Attorney Cliff Shepard speaks at Deltona City Commission meeting

CALLING IT SPRAWL — Attorney Cliff Shepard speaks to the Deltona City Commission in March in opposition to Hickory Lakes Preserve, a residential development planned in the rural Osteen area. The City Commission narrowly approved a rezoning for the project, and now Shepard is suing the city on behalf of his client, an adjacent landowner.

The City of Deltona now faces a lawsuit over a suburban-style subdivision approved by the City Commission for a rural area near Osteen.

Adjoining landowner Kelli Chambers has filed a 48-page civil complaint in the Volusia County Circuit Court.

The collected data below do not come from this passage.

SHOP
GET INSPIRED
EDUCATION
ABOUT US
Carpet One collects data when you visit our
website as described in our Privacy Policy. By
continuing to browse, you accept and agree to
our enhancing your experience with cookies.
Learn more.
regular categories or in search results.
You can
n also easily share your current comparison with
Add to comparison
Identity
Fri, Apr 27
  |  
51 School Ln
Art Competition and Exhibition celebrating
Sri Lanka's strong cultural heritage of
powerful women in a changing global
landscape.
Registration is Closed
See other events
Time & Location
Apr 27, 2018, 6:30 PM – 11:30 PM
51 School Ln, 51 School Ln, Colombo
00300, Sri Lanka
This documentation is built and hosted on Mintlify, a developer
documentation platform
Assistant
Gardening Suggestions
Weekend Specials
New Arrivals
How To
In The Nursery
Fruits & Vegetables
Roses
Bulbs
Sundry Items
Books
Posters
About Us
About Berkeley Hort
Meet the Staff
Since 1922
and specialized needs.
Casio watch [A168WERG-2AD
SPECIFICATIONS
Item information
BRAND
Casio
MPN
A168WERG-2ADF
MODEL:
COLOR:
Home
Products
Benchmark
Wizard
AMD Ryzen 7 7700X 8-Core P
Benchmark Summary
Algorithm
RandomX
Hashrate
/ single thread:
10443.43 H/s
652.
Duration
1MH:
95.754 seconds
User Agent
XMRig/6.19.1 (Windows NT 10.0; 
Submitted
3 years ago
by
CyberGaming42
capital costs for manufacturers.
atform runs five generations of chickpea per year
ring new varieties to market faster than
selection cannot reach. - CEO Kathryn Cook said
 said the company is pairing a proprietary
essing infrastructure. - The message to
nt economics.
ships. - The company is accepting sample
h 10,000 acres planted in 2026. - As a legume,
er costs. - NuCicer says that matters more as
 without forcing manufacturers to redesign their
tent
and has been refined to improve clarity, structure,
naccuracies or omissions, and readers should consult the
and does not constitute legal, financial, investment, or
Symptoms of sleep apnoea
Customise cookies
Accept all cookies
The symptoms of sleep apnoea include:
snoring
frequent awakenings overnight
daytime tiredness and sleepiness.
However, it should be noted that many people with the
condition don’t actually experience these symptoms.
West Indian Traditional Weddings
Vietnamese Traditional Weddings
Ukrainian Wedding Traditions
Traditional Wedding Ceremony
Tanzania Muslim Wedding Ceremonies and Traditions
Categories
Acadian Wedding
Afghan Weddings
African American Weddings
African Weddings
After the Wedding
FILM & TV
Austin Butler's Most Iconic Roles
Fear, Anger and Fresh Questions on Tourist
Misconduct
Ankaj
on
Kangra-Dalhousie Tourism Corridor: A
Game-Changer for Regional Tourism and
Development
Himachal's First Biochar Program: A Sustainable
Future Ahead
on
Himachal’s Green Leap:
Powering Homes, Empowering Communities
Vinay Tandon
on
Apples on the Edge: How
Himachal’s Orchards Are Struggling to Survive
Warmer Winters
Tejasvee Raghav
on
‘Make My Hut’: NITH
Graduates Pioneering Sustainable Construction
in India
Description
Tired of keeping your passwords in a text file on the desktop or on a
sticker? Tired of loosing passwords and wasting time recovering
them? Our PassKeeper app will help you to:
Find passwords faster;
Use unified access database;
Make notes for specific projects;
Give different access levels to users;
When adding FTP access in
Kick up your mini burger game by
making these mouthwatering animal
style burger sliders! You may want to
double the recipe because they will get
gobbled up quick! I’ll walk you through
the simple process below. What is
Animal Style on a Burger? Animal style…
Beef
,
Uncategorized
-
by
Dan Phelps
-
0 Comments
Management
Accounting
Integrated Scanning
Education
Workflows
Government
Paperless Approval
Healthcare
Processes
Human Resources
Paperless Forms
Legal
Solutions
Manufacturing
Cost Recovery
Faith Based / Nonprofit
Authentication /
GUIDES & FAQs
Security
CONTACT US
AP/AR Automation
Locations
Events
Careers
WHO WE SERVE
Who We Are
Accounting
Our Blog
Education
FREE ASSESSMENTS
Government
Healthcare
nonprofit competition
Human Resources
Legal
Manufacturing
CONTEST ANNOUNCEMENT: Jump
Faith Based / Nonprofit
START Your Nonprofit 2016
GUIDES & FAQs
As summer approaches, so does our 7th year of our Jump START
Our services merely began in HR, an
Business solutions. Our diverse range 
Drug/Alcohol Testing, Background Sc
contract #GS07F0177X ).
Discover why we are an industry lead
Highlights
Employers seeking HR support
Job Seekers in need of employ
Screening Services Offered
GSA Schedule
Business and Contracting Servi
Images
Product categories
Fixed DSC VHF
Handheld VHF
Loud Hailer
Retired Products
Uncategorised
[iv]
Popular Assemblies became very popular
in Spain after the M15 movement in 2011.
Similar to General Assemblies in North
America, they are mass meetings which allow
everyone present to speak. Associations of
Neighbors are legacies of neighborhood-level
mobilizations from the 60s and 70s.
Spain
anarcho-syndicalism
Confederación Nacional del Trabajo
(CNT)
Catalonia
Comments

Chambers has a 10-acre parcel northwest of the 110-acre tract that’s now zoned for a residential planned-unit development. 

Chambers is asking the court to void the rezoning ordinance approved by the City Commission on April 19. 

The suit, drafted and filed by Orlando attorney Clifford Shepard, challenges the RPUD zoning because of its alleged “adverse effects,” including:

• incompatibility and inconsistency with surrounding agricultural and conservation properties, 

• the planned density of the neighborhood, and 

• possible impacts on wetlands and the environment. 

In short, Chambers’ action alleges the development, known as Hickory Lakes Preserve, is urban sprawl into the countryside and a violation of Deltona’s state-mandated growth-management plan.

“Plaintiff will suffer an adverse effect … including interests related to health and safety, police and fire protection service systems, densities or intensities of development, transportation facilities, health care facilities, equipment, or services, and environmental or natural resources,” the lawsuit reads.

The suit notes that Chambers, in addition to owning land next to the planned Hickory Lakes Preserve, operates a horse-training and boarding business in the rural setting. 

The suit, filed May 14, notes the “improperly rezoned property” is in the midst of a federal scenic-highway corridor along the St. Johns River, known as the River of Lakes Heritage Corridor. The corridor includes several conservation and environmentally sensitive lands. Moreover, a portion of the Hickory Lakes Preserve tract is in a flood plain. 

Approval of the rezoning for Hickory Lakes Preserve followed a five-hours-long public hearing, which often turned passionate as opponents spoke out against the project. In the end, however, the City Commission voted 4-3 in favor of the rezoning.

Contacted regarding the lawsuit over Hickory Lakes Preserve, Deltona Mayor Heidi Herzberg said the City Commission will have to consider the civil action at an upcoming meeting and decide how to avoid costly legal bills. Deltona’s liability insurer, she said, does not defend the city in cases such as this. 

“It’s my understanding that land use and zoning are not covered,” she told The Beacon. “The commission needs to be aware that this is going to come out of the general fund.

Herzberg, who was one of the majority of four commissioners favoring the rezoning, said she could not comment on the suit per se, because she has not seen it. 

The case is so new that it has not yet been assigned to a judge.